Parallel Optimization Workflow

  1. Select main node to run Optimizer Studio on and one or more worker nodes. The main node can double up as a worker node.
  2. Install Optimizer Studio package on each computer, main and worker nodes.
  3. Install the workload script(s) on each worker node, in the same location, so that they can be accessed via the same absolute path.
  4. Arrange a password-less ssh connection from the main computer to the worker nodes, so that it doesn't require login credentials interactively. The recommended way is to use SSH keys with no passphrase.
  5. Enable HTTP access to the main computer so that worker nodes can communicate with the optimization engine via REST API. The default HTTP port is 8421. The user can change the HTTP port via command line switch optimizer-studio ... --http-port=8421
  6. Add parallel subsection to the knob file workload section.
  7. Optimizer Studio invokes the workload starter using the parameters passed in the parallel subsection. Workload starter invokes optimizer-studio.worker on worker node(s), e.g. remotely via ssh. All terminal output from the worker nodes is transferred via ssh to the main computer terminal console.

Optimizer Studio Configuration in Parallel Mode

Workload Starter Script(s)

Optimizer Studio comes with two different starter scripts: optimizer-studio.starter.ssh and optimizer-studio.starter.local, located in the Optimizer Studio installation directory.
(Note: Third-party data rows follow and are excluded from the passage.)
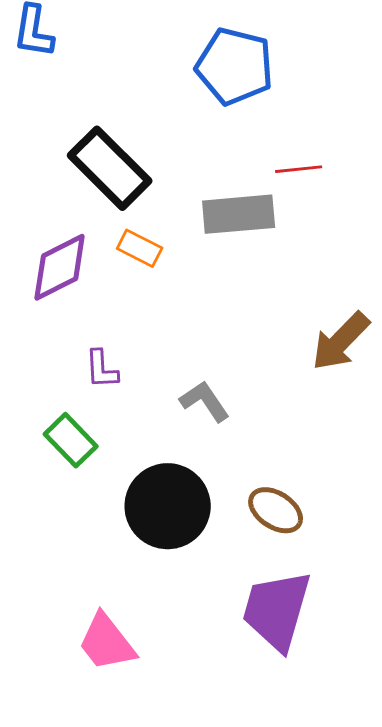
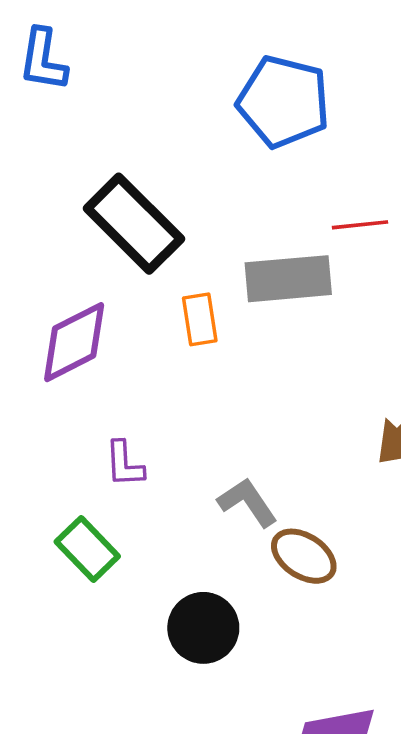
orange rectangle: (140, 248) -> (200, 319), moved, turned 54
black circle: (168, 506) -> (203, 628), size x0.7
brown ellipse: (276, 510) -> (304, 556), moved

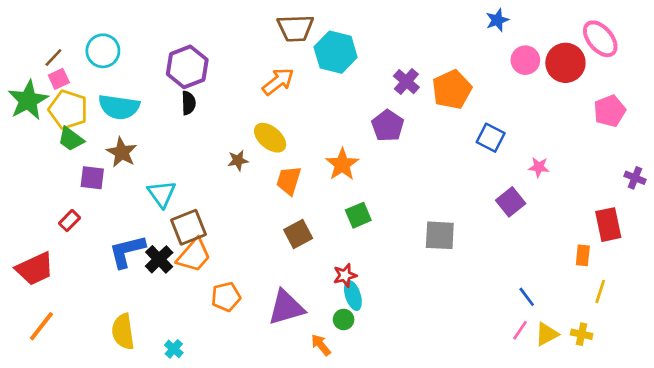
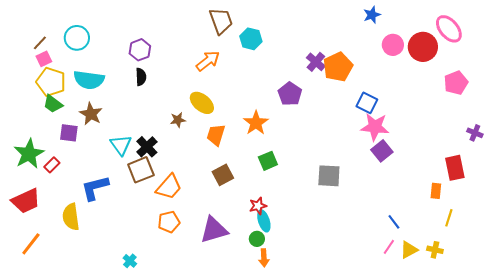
brown trapezoid: (295, 28) -> (221, 21), turned -108
cyan hexagon: (336, 52) -> (251, 39), size x0.7
purple hexagon: (187, 67) -> (140, 50), size x0.7
purple cross: (406, 82) -> (316, 62), moved
green star: (28, 100) -> (29, 154), moved
pink star: (539, 167) -> (375, 127), moved, size x1.8
orange trapezoid: (194, 255) -> (169, 187), moved
black cross: (159, 259) -> (147, 147), moved
yellow semicircle: (123, 332) -> (71, 217), moved
orange arrow: (321, 345) -> (264, 258), moved, turned -144

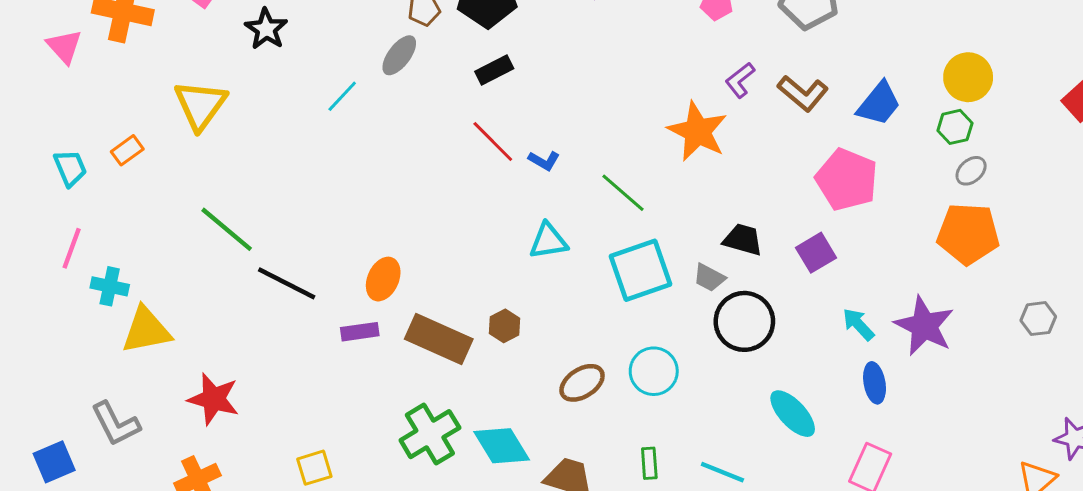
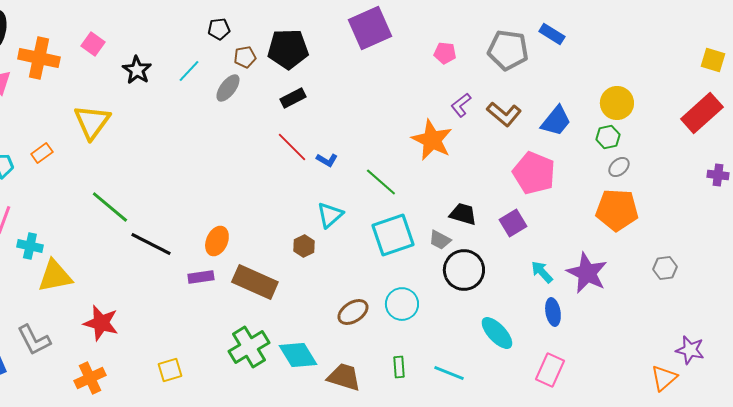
cyan line: (342, 96) -> (189, 71), moved
cyan triangle: (548, 241) -> (330, 215), turned -32
brown hexagon: (505, 326) -> (304, 246), moved

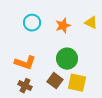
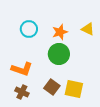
green circle: (67, 59) -> (59, 54), moved

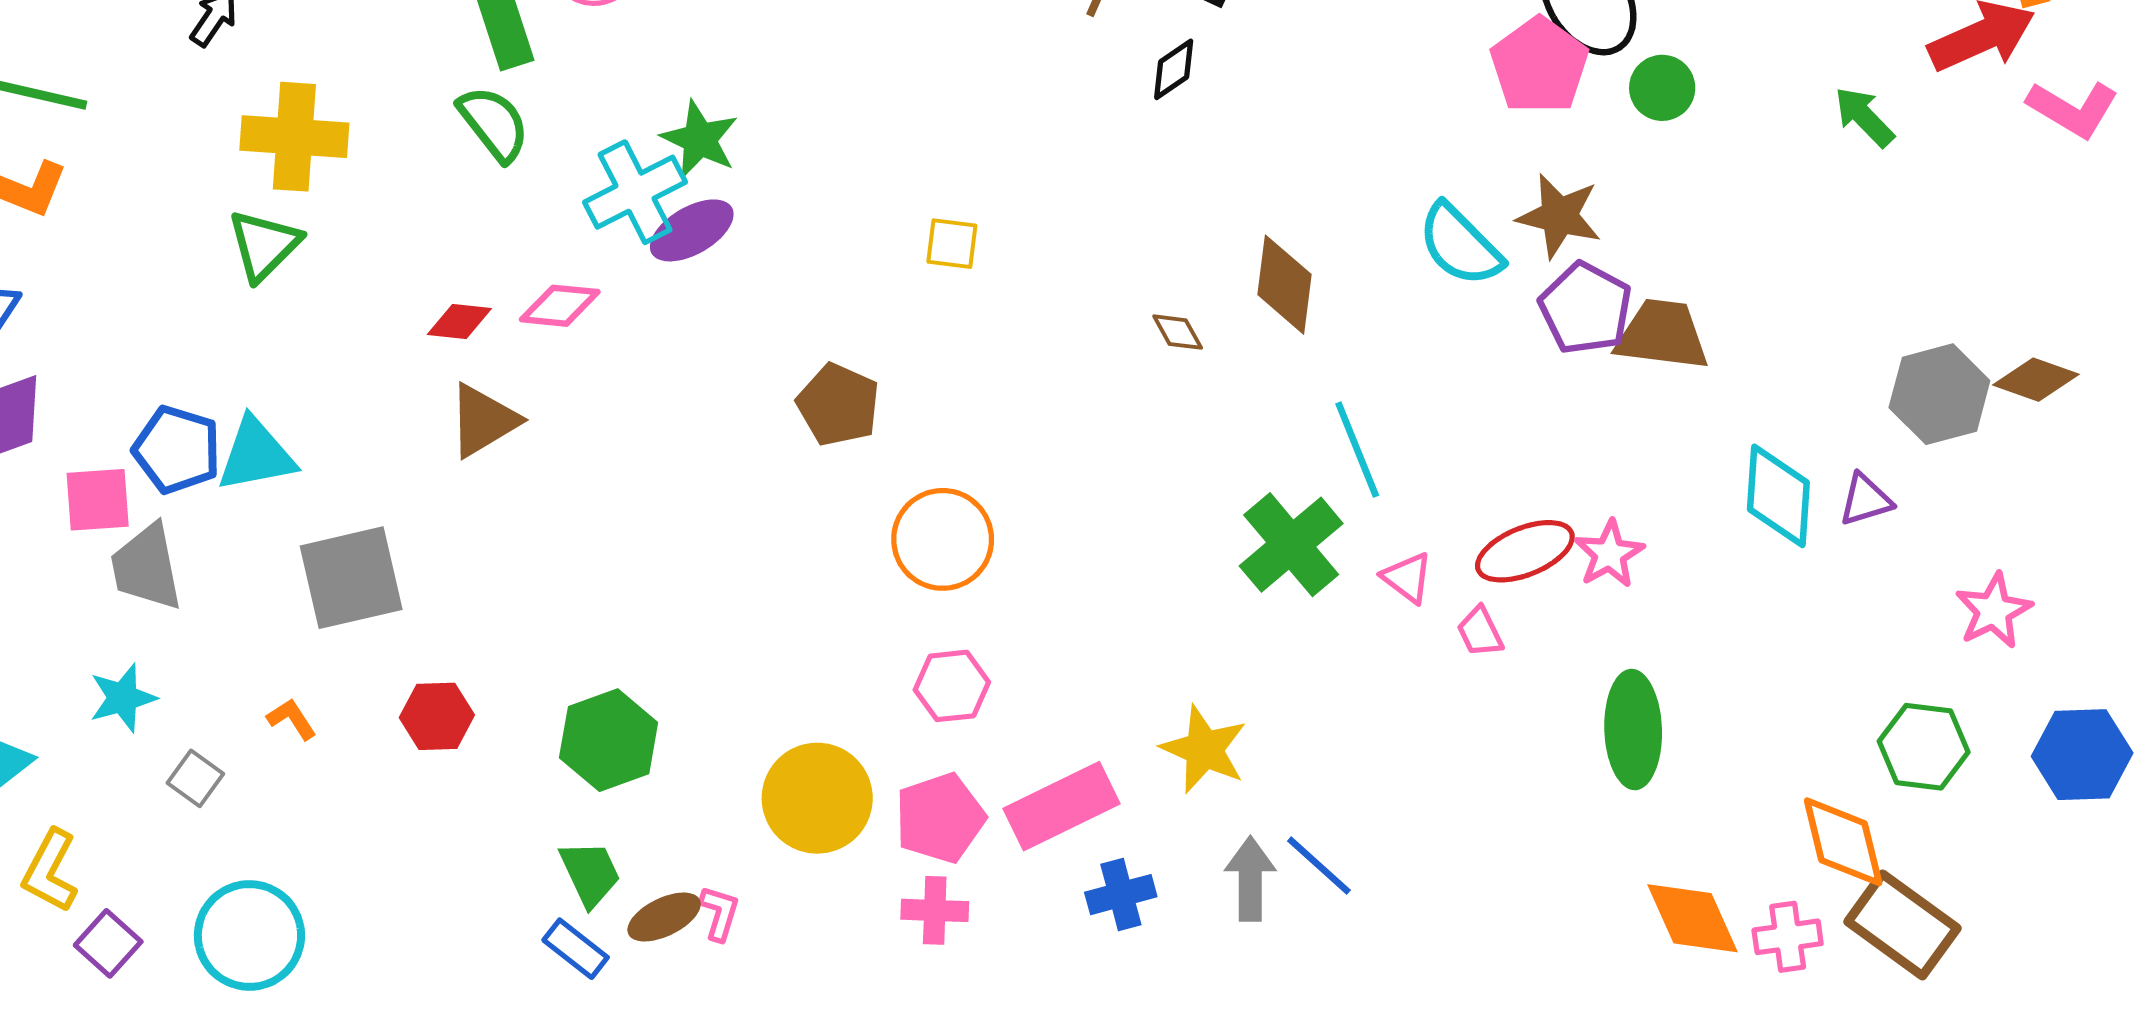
The users can modify these scripts to meet their environment requirements.

Each starter script accepts its own parameters:
optimizer-studio.starter.ssh script accepts the list of IP addresses of the worker nodes, while
optimizer-studio.starter.local script accepts the number of (local) worker processes.

knobs.yaml Configuration File

Workload Section

To set up Optimizer Studio in parallel mode both workload and workload_settings sections need to be configured.
Concertio is currently working on simplifying this configuration process.

Example [ssh]:

global_settings:
  ...
  pending_config_timeout: 0
  http_buffer_size: 20480

domain:
  common:
    ...
    target: workload.target:max

workload:
  kind: sync
  parallel:
    mode: ssh
    workers:
      - user@host1[:port]
      - user@host2[:port]

workload_settings:
  workloads:
    -
      script: ./workload.sh
      metrics:
        my_target: /tmp/my_target.${WORKER_ID}

  target: my_target

Example [local]:

    ...
    target: workload.target:max

workload:
  kind: sync
  parallel:
    mode: local
    num_workers: 2

workload_settings:
  workloads:
    -
      script: ./workload.sh
      metrics:
        my_target: /tmp/my_target.${WORKER_ID}

  target: my_target

Parallel mode employs normal knobs.yaml file. This section relates to parameters and sections relevant mainly to Parallel mode.
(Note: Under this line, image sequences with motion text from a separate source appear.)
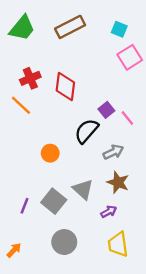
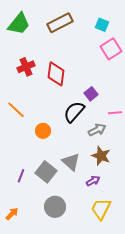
orange line: (21, 105) -> (16, 110), moved
pink line: (127, 118) -> (115, 113), moved, turned -56
yellow trapezoid: (118, 244) -> (101, 209), turned 35

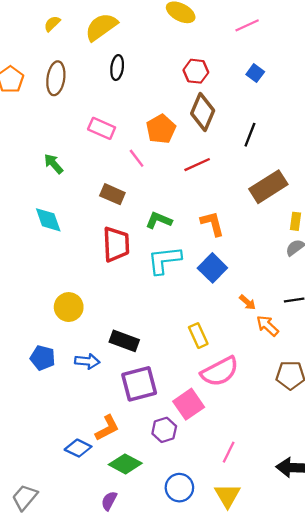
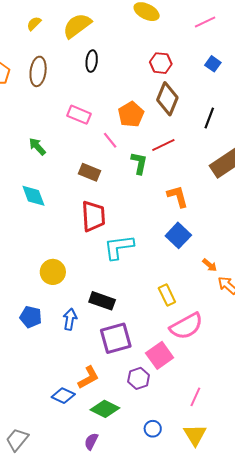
green L-shape: (159, 220) -> (139, 163), moved, turned 80
cyan L-shape: (164, 260) -> (119, 247), moved
blue arrow: (87, 361) -> (70, 319), turned -85
blue circle: (179, 488) -> (153, 429), size x0.7

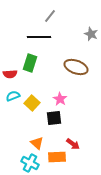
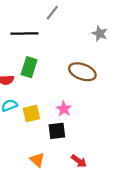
black line: (39, 37) -> (24, 34), moved
yellow square: (32, 103) -> (31, 113), turned 35

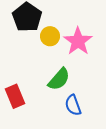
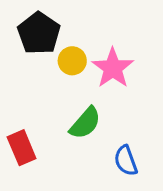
blue semicircle: (73, 105) -> (126, 161), moved

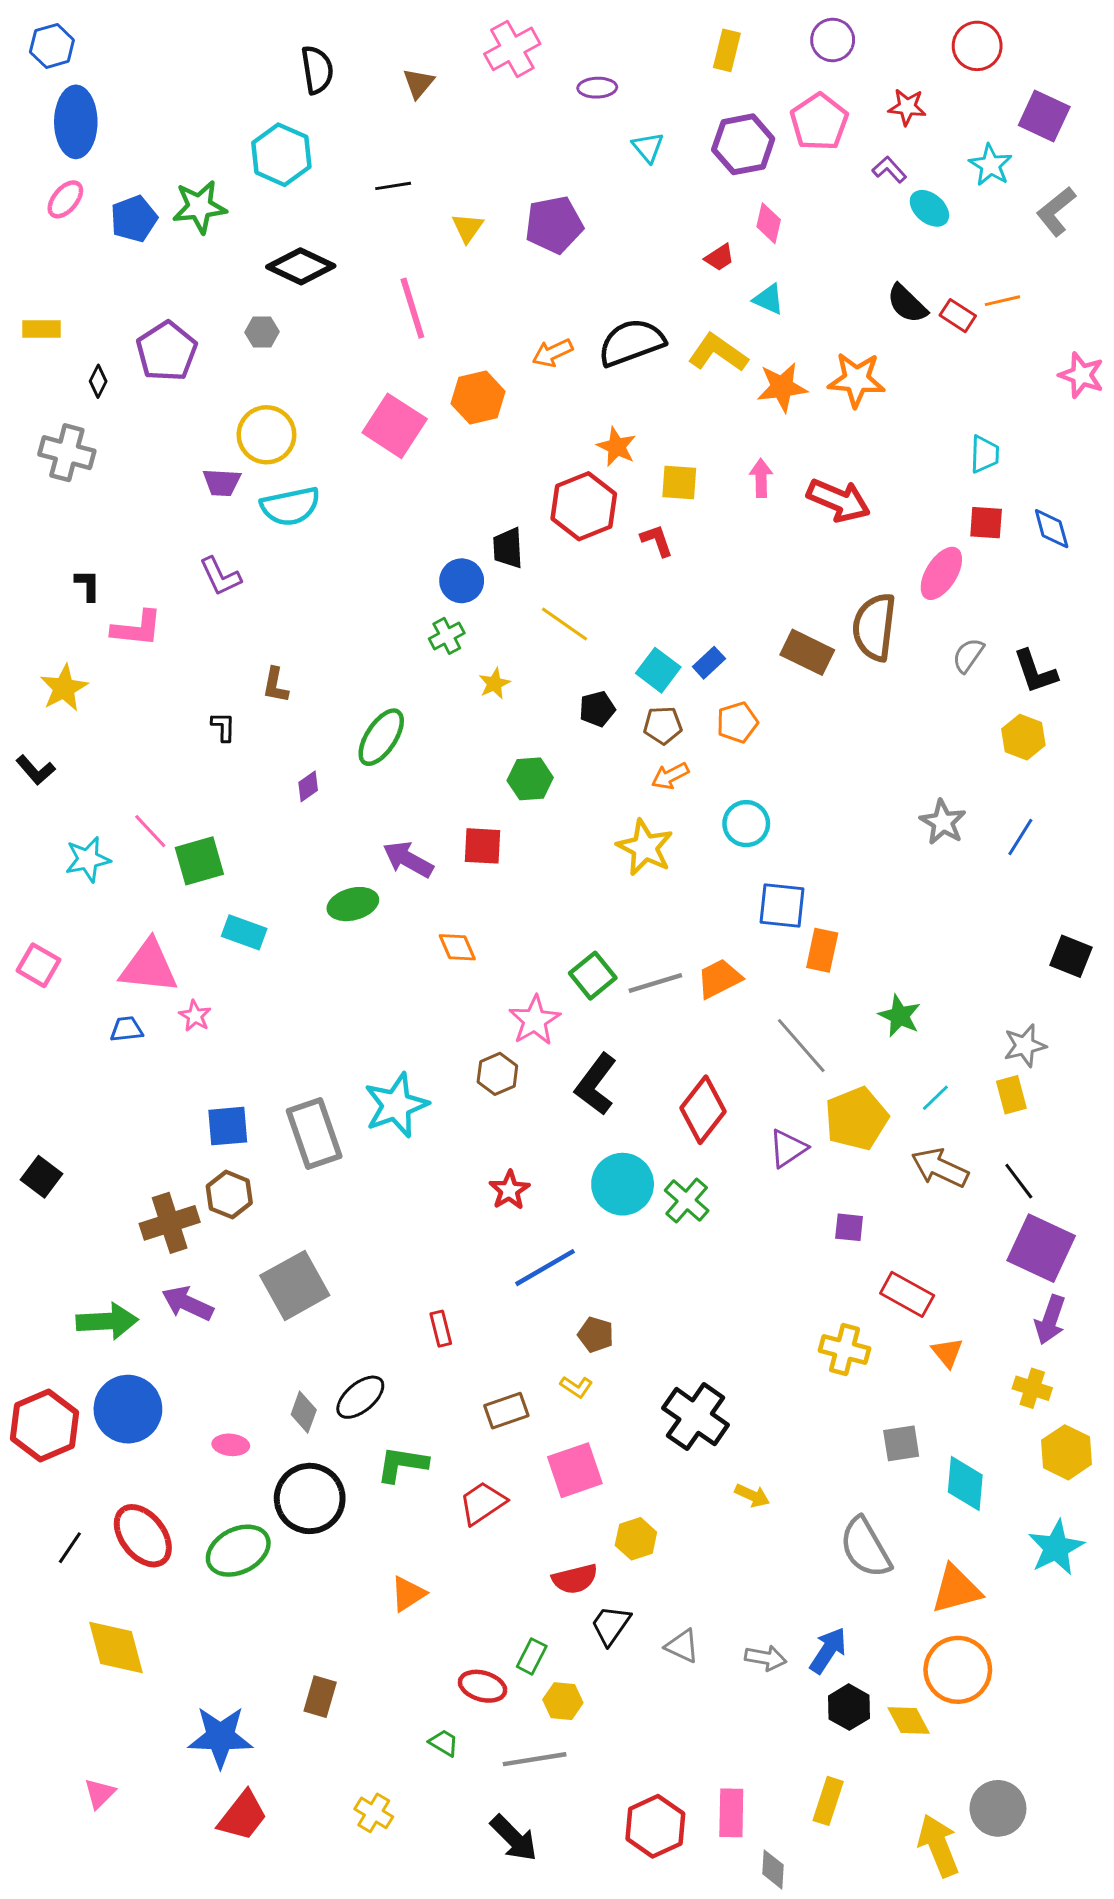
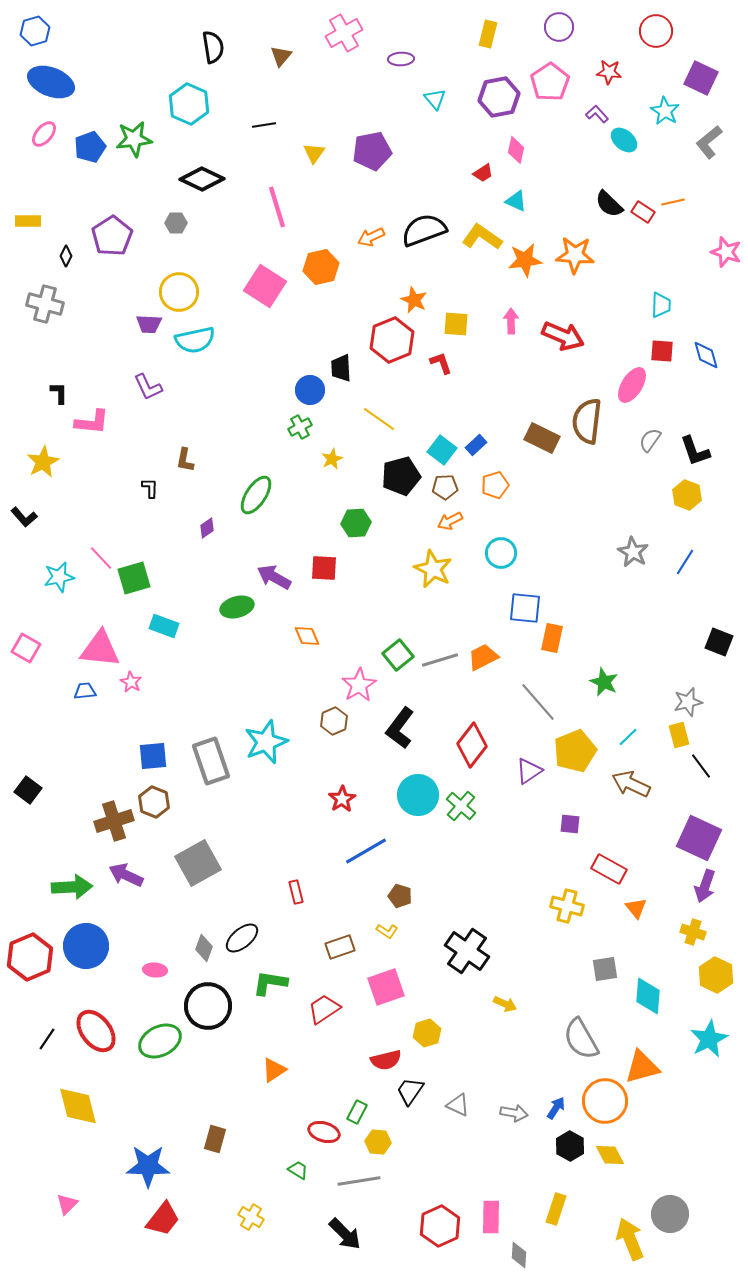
blue ellipse: (76, 122) -> (51, 82), turned -69
black pentagon: (597, 709) -> (401, 476), size x1.6
black line: (1019, 1181) -> (701, 766), moved
blue arrow: (828, 1650) -> (556, 1108), size x0.7
orange circle: (958, 1670) -> (605, 1101), moved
pending_config_timeout parameter

Configuration attempt scheduling policy.
pending_config_timeout: 0
The configurations will be attempted sequentially. E.g. configurations A, B, C, D would be attempted AAABBBBCCDDD.
This policy is appropriate for singular operating mode.

pending_config_timeout: T
(T is a time specification, e.g. 1m30s or 1h30m)

This policy is appropriate for parallel operating mode.
The configurations will be attempted interleaved with timeout T.
For example, given configurations A, B, C, D and min_samples_per_config = 2, the configurations would be attempted AABBCCDDABDB. In case more than T time passed between consecutive attempts of the same configuration, this configuration will be retired, and the next configuration attempted.
Since the purpose of the timeout is to prevent optimization from being stuck on the same configuration forever, its value should be selected with particular slack:
T = ~10(#configurations) x min_samples_per_config x max-execution-time.

http_buffer_size parameter

HTTP buffer size [bytes] used, among other things, for passing the knob configuration to the worker node. In case of longer knob lists, this value might need be increased beyond the default 20480 bytes.